Ben Wallace, fund manager, Janus Henderson

  • While raising capital, it helps immensely to run the strategy with real money or, if that is not possible due to size and instrument size constraints, then as a time-stamped paper portfolio. Then send short weekly letters/portfolio metric summaries to prospective investors with a short comment on views and portfolio changes. Even better, include your auditor on the mailing list. This goes a long way to getting investors comfortable with your strategy, shows your thinking in real time, and keeps you in touch with markets while you’re building the business.
  • Risk management, risk management, risk management. Come up with a well-structured framework that fits your trading style/strategy/psychology. What you lack in experience, make up for with additional structure, process and transparency towards your prospective investors. Show them how you hold yourself accountable to your risk framework.
  • Document as much as possible of your investment decision making process. This will allow you to make improving tweaks to your process and allow for learning and adaptability to different market regimes.

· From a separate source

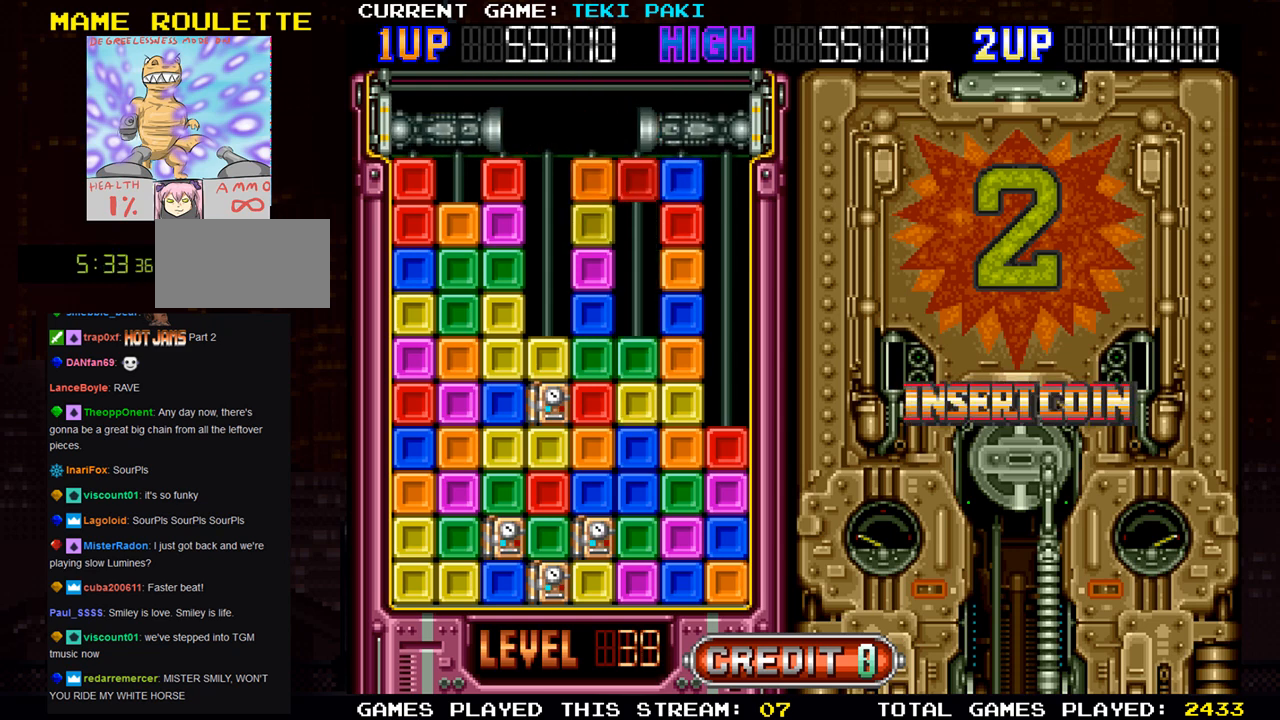
Gameplay with a controller (arcade stick); each line is a JSON object with the inputs held at the frame after it. "events" lists button and stick changes between this image and that frame as [ms after this image, input, new state], when the widget could be followed in between. Not read: L3 R3.
{"buttons": [], "left_stick": "right", "events": []}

Pascal Kummert, portfolio manager and CIO, Calvion Capital Management

Gunther Kramert, senior portfolio manager, Union Investment

  • Be skeptical, be critical, and make up your own mind. As a portfolio manager, a lot of people tell you a lot of things. But they may have motives that are not necessarily to your benefit (even when they seem convincing, or are convinced themselves), and they don’t necessarily know the truth any better than you do.
  • Do not get overconfident. Stay disciplined and be prepared to reflect on your personal shortcomings and deficiencies. If you’re not prepared to acknowledge these realities, and seek to improve on them, you have a competitive disadvantage.